Greenblatt draws an interesting analogy: Consider a physics student who has memorized 500 equations. When faced with a problem, the student applies the right equation based on the situation. This process is not as intuitive as a true expert’s, but it’s still reasoning—it’s just more mechanical and less flexible than human reasoning.
In the case of AI, these models don’t just memorize a handful of solutions; they’ve absorbed vast amounts of information and apply it to problems in ways that appear reasoned. The result is that they can solve problems they’ve never explicitly encountered before, which suggests they are reasoning, albeit in a more rigid and less adaptable manner than humans.
The truth, it seems, lies somewhere between these two extremes. AI models are not simply mimicking human reasoning; they are engaging in a form of reasoning, but one that is far more constrained and reliant on memorization than human thinking.
A concept called "jagged intelligence" has emerged to describe this phenomenon. As computer scientist Andrej Karpathy explains, AI models exhibit intelligence that is full of peaks and valleys—they can perform incredibly well on some tasks (like solving complex math problems) while simultaneously struggling with others that might seem very similar to a human.
AI’s performance isn’t uniformly impressive across all tasks; instead, it exhibits strengths in some areas and weaknesses in others. This jagged pattern of performance is in stark contrast to human intelligence, which tends to be more consistent across various problem-solving tasks
So, is AI truly reasoning? The answer isn’t a simple yes or no. As Ajeya Cotra, a senior analyst at Open Philanthropy, puts it, AI models are somewhere between pure memorization and true reasoning. They are, in effect, “diligent students” who rely heavily on memorized knowledge and heuristics but also engage in some form of reasoning to apply that knowledge to new situations.

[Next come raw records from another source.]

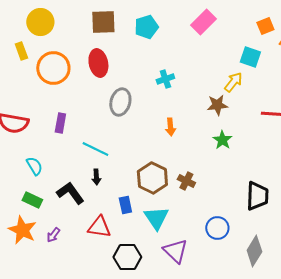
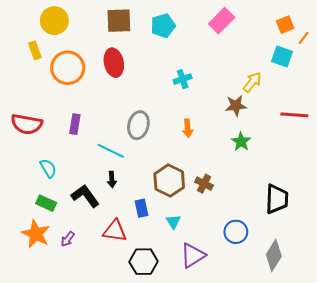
cyan square: (250, 57) -> (282, 56), moved
gray ellipse: (120, 102) -> (138, 125), moved
cyan triangle: (156, 218) -> (173, 222), size x0.6
purple triangle: (175, 251) -> (193, 255), turned 44

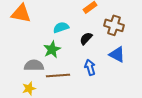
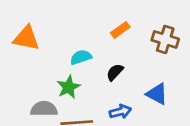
brown cross: (114, 25) -> (165, 39), moved
blue arrow: (90, 67) -> (120, 112), turned 91

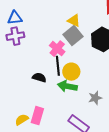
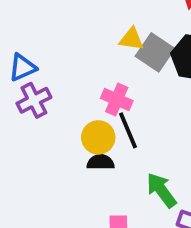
gray square: (73, 35) -> (155, 52), moved
yellow circle: (71, 72) -> (98, 137), moved
green arrow: (67, 86) -> (161, 190), moved, turned 60

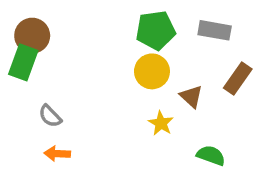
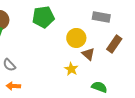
green pentagon: (156, 30) -> (43, 17), moved
yellow circle: (152, 71) -> (76, 38), moved

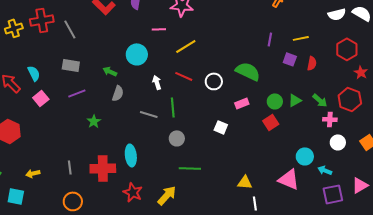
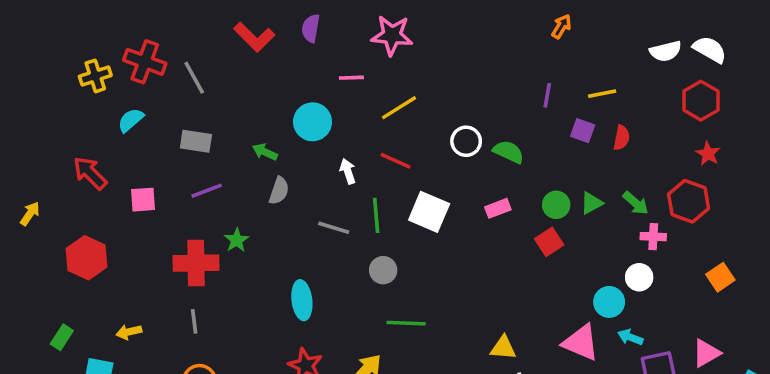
red cross: (42, 20) -> (145, 62), turned 30
red hexagon: (347, 49) -> (701, 101), moved
green semicircle: (248, 71) -> (508, 152), size x0.7
cyan semicircle: (34, 73) -> (131, 120), moved, turned -105
white circle: (214, 81) -> (466, 141), moved
pink square: (41, 98) -> (143, 200), turned 35
white square: (221, 127) -> (429, 212), moved, size x1.6
white circle: (338, 142) -> (639, 277), moved
red cross: (103, 168) -> (196, 263), moved
cyan arrow: (325, 170) -> (630, 337), moved

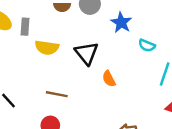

This recognition of AI’s "jagged intelligence" suggests that the key to understanding AI’s capabilities isn’t about comparing it to human intelligence. Instead, we need to appreciate it as something different—powerful in its own way, but also deeply flawed in others.
For now, the best way to use AI is to recognize what it’s good at and what it’s not. AI excels in tasks where there is a clear, objective solution that can be checked—like writing code or generating website templates. In these domains, AI can be a powerful tool. But when it comes to complex judgment calls or situations where there is no clear right answer, such as moral dilemmas or personal advice, we should be more cautious.
In the future, as AI continues to develop, we may reach a point where these systems can truly rival human reasoning. Until then, it’s crucial to use AI as a tool—one that can augment human capabilities, but not replace human judgment.